В свертке старика оказалась пара новых желтых скрипучих протезов, очень ловко сконструированных и пригнанных по мерке. Протезы – это составляло едва ли не главную гордость мастера – были обуты в новенькие желтые, казенного образца башмаки. Башмаки сидели так ловко, что создавалось впечатление живых обутых ног.
– Калошки надеть, так хоть под венец! – сказал мастер, любуясь поверх очков изделием своих рук. – Сам Василий Васильевич наказал мне: «Сделай, говорит, Зуев, такие протезы, чтобы лучше ног были». И – нате, пожалуйте, Зуев сделал. Царские.
У Мересьева сердце тоскливо сжалось при виде своих искусственных ног, сжалось, похолодело, но жажда поскорее попробовать протезы, пойти, пойти самостоятельно, победила все остальное. Он выкинул из под одеяла свои култышки и стал торопить старика с примеркой. Но старому протезисту, делавшему, по его словам, еще в «мирное время» протезы какому то «большому князю», сломавшему ногу на скачках, такая торопливость не нравилась. Он был очень горд изделием и хотел как можно дольше растянуть удовольствие от его вручения.
Он обтер протезы рукавом, ногтем сколупнул с кожи пятнышко, подышал на это место, обтер его полой белоснежного халата, потом поставил протезы на пол, неторопливо свернул тряпку, спрятал ее в карман.

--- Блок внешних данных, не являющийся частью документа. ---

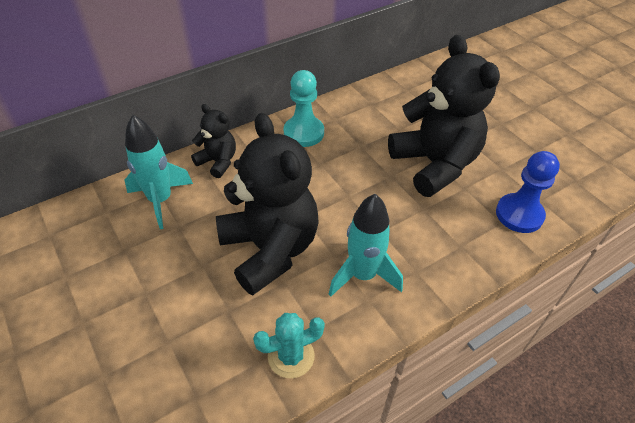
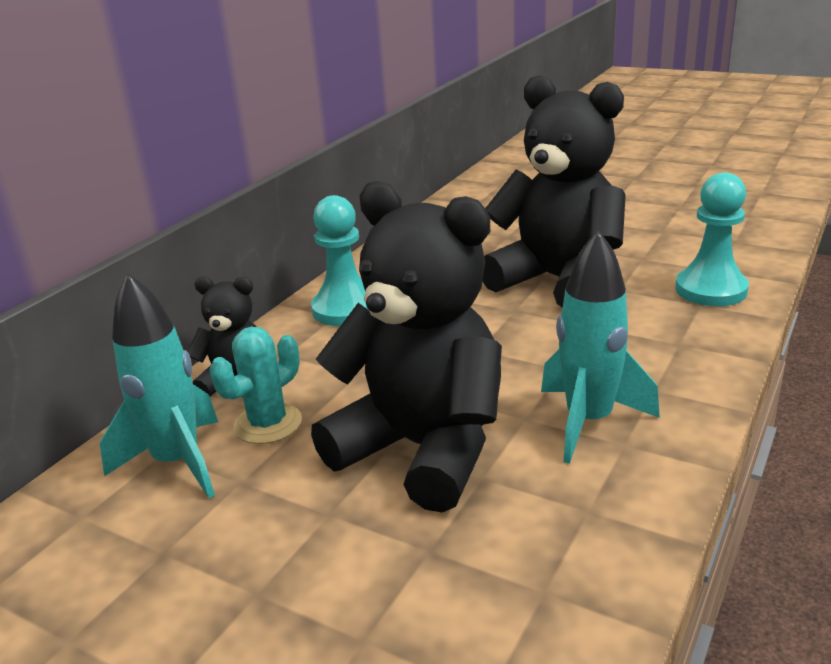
camera: 25 degrees left, 20 degrees down
turquoise cactus [253,313,325,378] -> turquoise cactus moved to [210,327,302,444]
blue pawn [496,151,560,233] -> turquoise pawn [675,172,749,306]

– Ну, старина, давай, что ли, – торопил Мересьев, сидя на кровати.
Сейчас он взглянул на голые обрубленные ноги глазами постороннего и остался ими доволен. Они были крепкие, жилистые, и не жир, как это всегда бывает при вынужденной неподвижности, а тугие мускулы переливались под смуглой кожей, точно это были не обрубки, а полноценные ноги много и скоро ходящего человека.
– А что давай, что давай?.. Скоро, да не споро, – ворчал старик. – Мне Василий Васильевич говорит: «Отличись, говорит, Зуев, на этих протезах; лейтенант, говорит, без ног летать собрался». А я что, я готов, я – пожалуйте, возьмите. С такими протезами не только что ходить, а и на лисапете кататься, с барышнями польку бабочку танцевать... Работка!
Он сунул обрубок правой ноги Алексея в шерстистое и мягкое гнездо протеза и крепко охватил ногу прикрепляющими ремнями. Отошел, полюбовался, прищелкнул языком:
– Хороша обувка!.. Не беспокоит? То то! Лучше Зуева, почитай, и мастера в Москве нет. Зуев – золотые руки.